▶ [Problem details]:
Copy the entries below verbatim, omitting any pictures they contain.

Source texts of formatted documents
══════
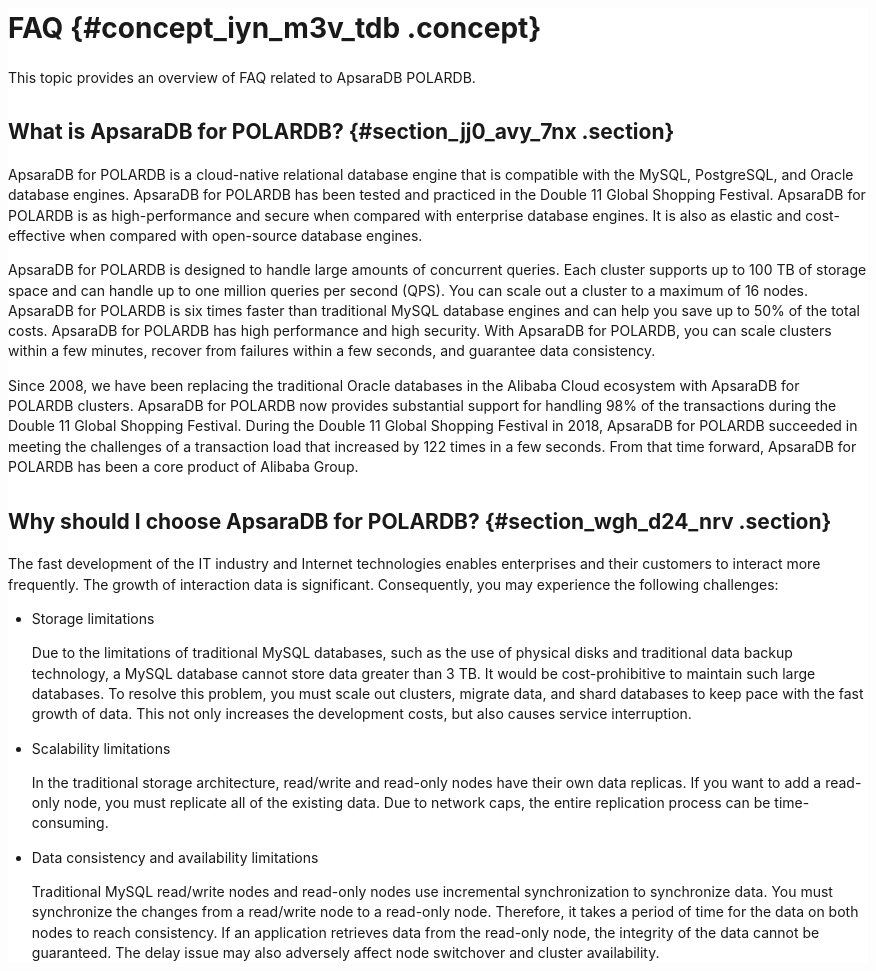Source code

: # FAQ {#concept_iyn_m3v_tdb .concept}

This topic provides an overview of FAQ related to ApsaraDB POLARDB.

## What is ApsaraDB for POLARDB? {#section_jj0_avy_7nx .section}

ApsaraDB for POLARDB is a cloud-native relational database engine that is compatible with the MySQL, PostgreSQL, and Oracle database engines. ApsaraDB for POLARDB has been tested and practiced in the Double 11 Global Shopping Festival. ApsaraDB for POLARDB is as high-performance and secure when compared with enterprise database engines. It is also as elastic and cost-effective when compared with open-source database engines.

ApsaraDB for POLARDB is designed to handle large amounts of concurrent queries. Each cluster supports up to 100 TB of storage space and can handle up to one million queries per second \(QPS\). You can scale out a cluster to a maximum of 16 nodes. ApsaraDB for POLARDB is six times faster than traditional MySQL database engines and can help you save up to 50% of the total costs. ApsaraDB for POLARDB has high performance and high security. With ApsaraDB for POLARDB, you can scale clusters within a few minutes, recover from failures within a few seconds, and guarantee data consistency.

Since 2008, we have been replacing the traditional Oracle databases in the Alibaba Cloud ecosystem with ApsaraDB for POLARDB clusters. ApsaraDB for POLARDB now provides substantial support for handling 98% of the transactions during the Double 11 Global Shopping Festival. During the Double 11 Global Shopping Festival in 2018, ApsaraDB for POLARDB succeeded in meeting the challenges of a transaction load that increased by 122 times in a few seconds. From that time forward, ApsaraDB for POLARDB has been a core product of Alibaba Group.

## Why should I choose ApsaraDB for POLARDB? {#section_wgh_d24_nrv .section}

The fast development of the IT industry and Internet technologies enables enterprises and their customers to interact more frequently. The growth of interaction data is significant. Consequently, you may experience the following challenges:

-   Storage limitations

    Due to the limitations of traditional MySQL databases, such as the use of physical disks and traditional data backup technology, a MySQL database cannot store data greater than 3 TB. It would be cost-prohibitive to maintain such large databases. To resolve this problem, you must scale out clusters, migrate data, and shard databases to keep pace with the fast growth of data. This not only increases the development costs, but also causes service interruption.

-   Scalability limitations

    In the traditional storage architecture, read/write and read-only nodes have their own data replicas. If you want to add a read-only node, you must replicate all of the existing data. Due to network caps, the entire replication process can be time-consuming.

-   Data consistency and availability limitations

    Traditional MySQL read/write nodes and read-only nodes use incremental synchronization to synchronize data. You must synchronize the changes from a read/write node to a read-only node. Therefore, it takes a period of time for the data on both nodes to reach consistency. If an application retrieves data from the read-only node, the integrity of the data cannot be guaranteed. The delay issue may also adversely affect node switchover and cluster availability.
══════
▶ [Answer section]:
Source code

: # FAQ {#concept_iyn_m3v_tdb .concept}

This topic provides an overview of FAQ related to ApsaraDB POLARDB.

## What is ApsaraDB for POLARDB? {#section_jj0_avy_7nx .section}

ApsaraDB for POLARDB is a cloud-native relational database engine that is compatible with the MySQL, PostgreSQL, and Oracle database engines. ApsaraDB for POLARDB has been tested and practiced in the Double 11 Global Shopping Festival. ApsaraDB for POLARDB is as high-performance and secure when compared with enterprise database engines. It is also as elastic and cost-effective when compared with open-source database engines.

ApsaraDB for POLARDB is designed to handle large amounts of concurrent queries. Each cluster supports up to 100 TB of storage space and can handle up to one million queries per second \(QPS\). You can scale out a cluster to a maximum of 16 nodes. ApsaraDB for POLARDB is six times faster than traditional MySQL database engines and can help you save up to 50% of the total costs. ApsaraDB for POLARDB has high performance and high security. With ApsaraDB for POLARDB, you can scale clusters within a few minutes, recover from failures within a few seconds, and guarantee data consistency.

Since 2008, we have been replacing the traditional Oracle databases in the Alibaba Cloud ecosystem with ApsaraDB for POLARDB clusters. ApsaraDB for POLARDB now provides substantial support for handling 98% of the transactions during the Double 11 Global Shopping Festival. During the Double 11 Global Shopping Festival in 2018, ApsaraDB for POLARDB succeeded in meeting the challenges of a transaction load that increased by 122 times in a few seconds. From that time forward, ApsaraDB for POLARDB has been a core product of Alibaba Group.

## Why should I choose ApsaraDB for POLARDB? {#section_wgh_d24_nrv .section}

The fast development of the IT industry and Internet technologies enables enterprises and their customers to interact more frequently. The growth of interaction data is significant. Consequently, you may experience the following challenges:

-   Storage limitations

    Due to the limitations of traditional MySQL databases, such as the use of physical disks and traditional data backup technology, a MySQL database cannot store data greater than 3 TB. It would be cost-prohibitive to maintain such large databases. To resolve this problem, you must scale out clusters, migrate data, and shard databases to keep pace with the fast growth of data. This not only increases the development costs, but also causes service interruption.

-   Scalability limitations

    In the traditional storage architecture, read/write and read-only nodes have their own data replicas. If you want to add a read-only node, you must replicate all of the existing data. Due to network caps, the entire replication process can be time-consuming.

-   Data consistency and availability limitations

    Traditional MySQL read/write nodes and read-only nodes use incremental synchronization to synchronize data. You must synchronize the changes from a read/write node to a read-only node. Therefore, it takes a period of time for the data on both nodes to reach consistency. If an application retrieves data from the read-only node, the integrity of the data cannot be guaranteed. The delay issue may also adversely affect node switchover and cluster availability.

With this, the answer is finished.